The ‘Nifty Notebook’ sure was cool

Published 12:00 am Monday, April 1, 2013

Fads of all types come and go, which is what makes them “fads” instead of “constants.” Some of them have to do with clothing, hair styles, or types of makeup. Others  are centered around toys of play. I remember a certain Mattel western-style cap pistol that to me was the “thing,” because, in addition to shooting caps, it also shot plastic bullets. That particular pistol was short-lived as a fad, however, being one of those items about which our mothers gave the time-honored warning (much more graphic than any label put there by  the manufacturer): “You could put your eye out with something like that!”

Being a retired social worker, I remember the fads of social work theory and the constantly associated and changing state forms that accompanied each of those fads. As my late wife was an elementary school teacher, I also remember the always-changing theories as to what would optimize learning in the classroom, each becoming the most current educational “fad.”

What I am leading up to here is a fad that had to do with a certain type of notebook in which some of us kept our paper at Granite Quarry School in the early 1960s. We all called that particular style of notebook “cool,” but its brand name  (as per advertised) included the word “Nifty,” in this case, an adjective acting as a proper noun in the naming of a notebook.

At that time, the “Nifty Notebook” looked like the next step in notebook evolution. It appeared slimmer than the regular three-ring binder, and its paper was secured at the top of the page rather than at the side. This necessitated the purchase of its own particular style and brand of notebook paper (capitalism working at its best).

When I got my Nifty Notebook, I relished its “coolness.” The word “cool” was already a staple of speech of the 1950s, primarily due, I think,  to its usage by the “beatnik” Maynard G. Krebs on the old TV show, “The Many Loves of Dobie Gillis” (he also used the word “Daddy-o,” but that word itself seemed to be trying too hard in an attempt at “coolness,” its active usage remaining in the 1950s, lingering afterwards only as a lingual fossil on sound film of the movies and television shows of the day.

To me, the feature of this notebook which really made it cool (and “nifty”) was its built-in pencil box. The box was of a thin, rectangular shape and made of plastic, but what really made it unusual was its method of closure: magnetism. We were learning about the earth’s magnetic poles and had seen artists’ conceptions in our school science book of those invisible, magnetic lines of force, so those of us with the Nifty Notebook were able to feel the power of magnetism up close and personal on a daily basis.

The academic bar magnets with which we had experimented in school were marked “N” on one end and “S” on the other. We learned in science what we had already begun to find out from our early grade-school crushes at Granite Quarry School: “Likes sometimes repel” and “Opposites sometimes attract!”

If book bags weren’t zipped properly, loose pencils and erasers would fall out, but when my Nifty Notebook’s  pencil box was “slammed” shut with the same  power that traps a solar flare’s projected particles far above polar skies to make the Aurora Borealis and Aurora Australis (that power and trapping, of course, on a much greater scale), I could be sure of my pencils’ safe storage.

At the science museum where I work, we have hands-on activities involving magnets, but back then, every time the Nifty Notebook user took out his pencil then returned it to that special box, he had a very practical “hands-on” experience with the power of magnetism.

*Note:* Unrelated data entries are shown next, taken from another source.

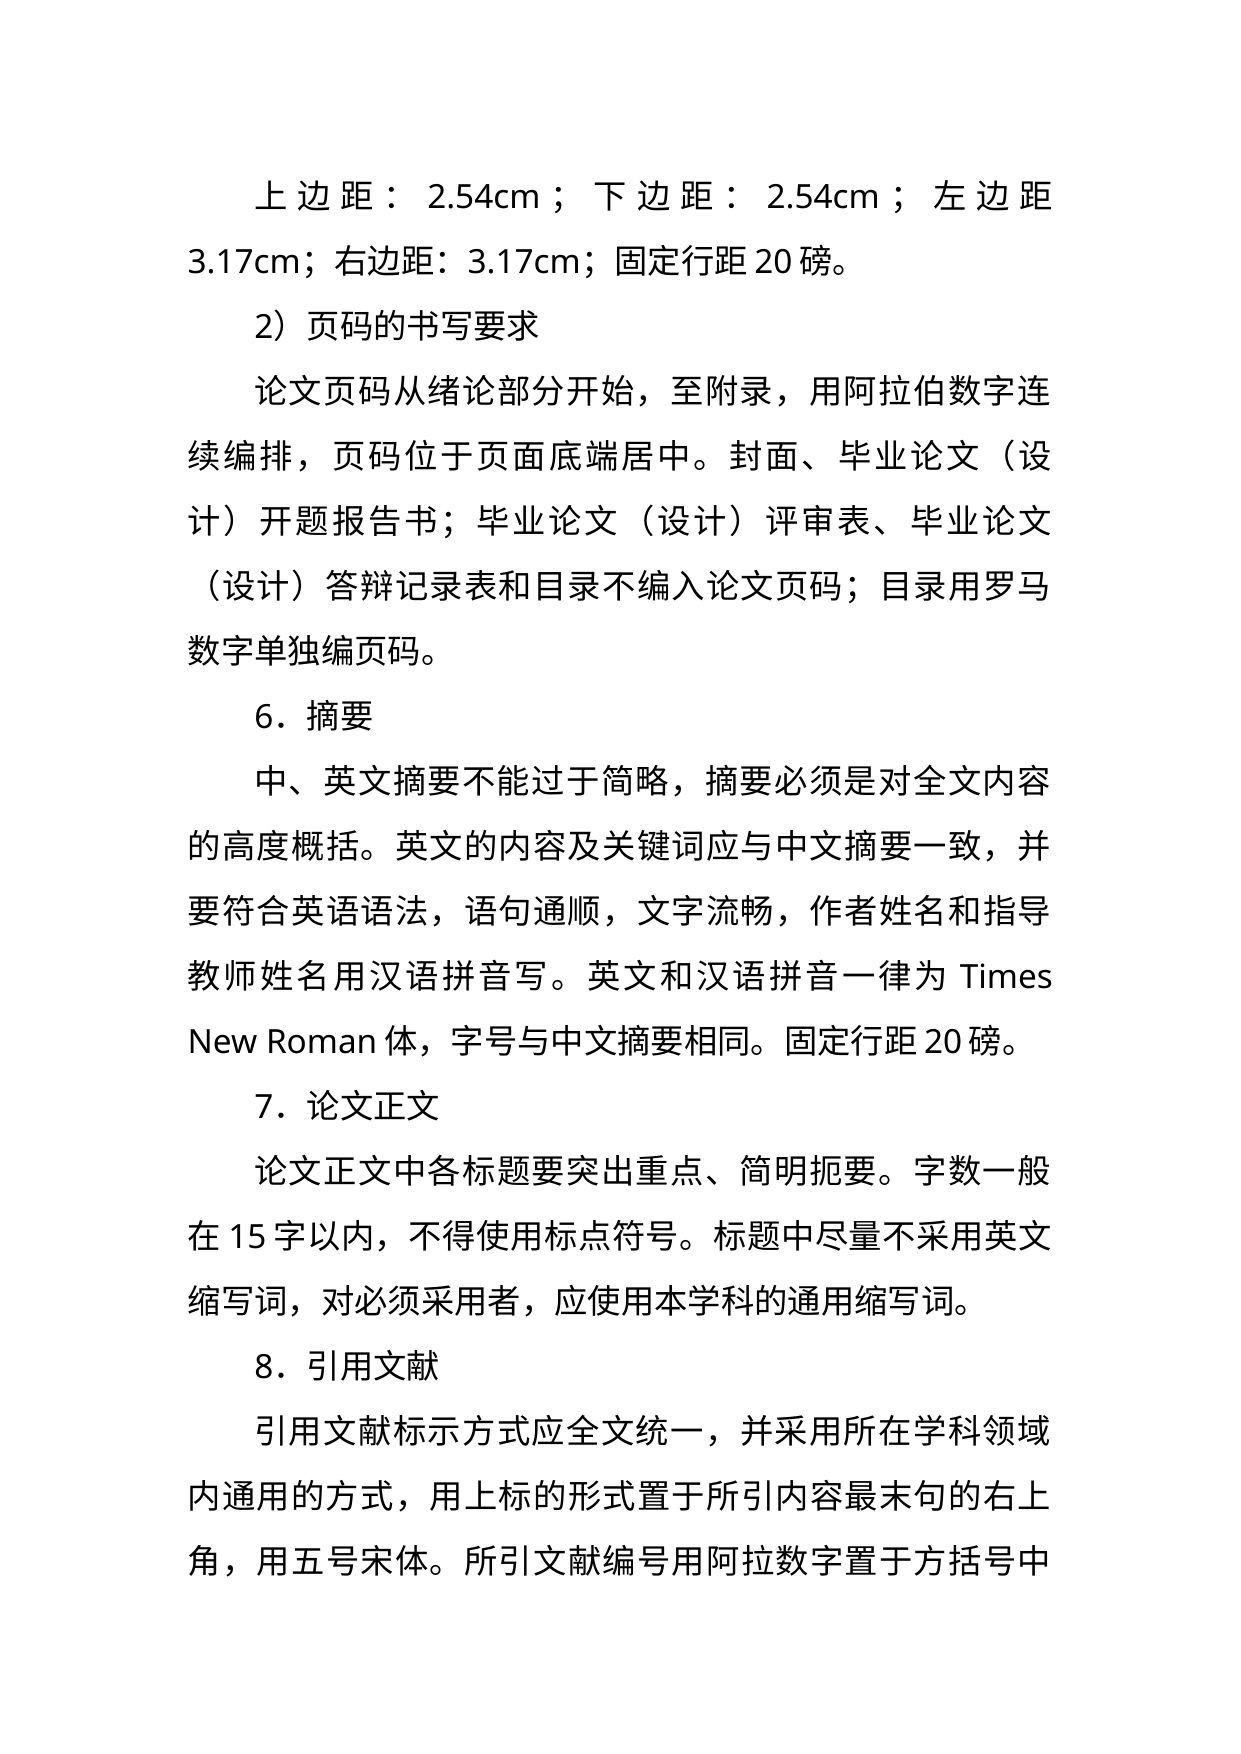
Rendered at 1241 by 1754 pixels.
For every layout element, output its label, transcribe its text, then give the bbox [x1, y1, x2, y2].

text 上边距：2.54cm；下边距：2.54cm；左边距3.17cm；右边距：3.17cm；固定行距20磅。 [187, 162, 1053, 292]
text 论文正文中各标题要突出重点、简明扼要。字数一般在15字以内，不得使用标点符号。标题中尽量不采用英文缩写词，对必须采用者，应使用本学科的通用缩写词。 [187, 1137, 1053, 1332]
text 中、英文摘要不能过于简略，摘要必须是对全文内容的高度概括。英文的内容及关键词应与中文摘要一致，并要符合英语语法，语句通顺，文字流畅，作者姓名和指导教师姓名用汉语拼音写。英文和汉语拼音一律为Times New Roman体，字号与中文摘要相同。固定行距20磅。 [187, 747, 1053, 1072]
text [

The Nifty Notebook proved to be a fad and didn’t last long. I can’t recall the reason for its extinction; perhaps its style of paper was too different from that to which both teachers and students had become accustomed. The Nifty Notebook was a dead-end like the Neanderthal, but perhaps even  moreso than he, because some scientists are now saying that many of us carry 1 percent to 4 percent Neanderthal DNA (upon saying  this, the room suddenly feels a little stuffy, and I have the need to wipe my brow, or at least, just to feel it).

The English language is changing so much nowadays that words become “archaic” at a faster rate than before. The word “nifty” chronologically preceded the word “cool,” sounding like a more straight-laced version of it from an earlier and simpler time probably filled with “art deco” objects. “Nifty” seems to have died out, but the  1950s beatnik word is still being used by kids (and even some old men) to this day. 

The very last time that I recall hearing the word “nifty” used in a sentence was at Granite Quarry School, when one of us displayed and proudly exclaimed the name of his new and novel notebook. (“Novel Notebook” would have also made a good, and equally catchy name.) Even then, his classmates did not borrow his notebook’s “given” name (with added mark of exclamation) to describe what they thought about it, but instead, used that other, much more popular word that is most always an adjective (except , of course, when used in relation to names of certain air-conditioning products and the names of related repair companies). That word has been, and still is, “cool.” And If you say, “Ah, but what about the proper names “Kool-Aid” and “Kool-Pops?” my reply would be that both cases don’t count, as the replacing of the letter “C” with the letter “K” makes that word appear to have derived from someplace just east of the River Rhine.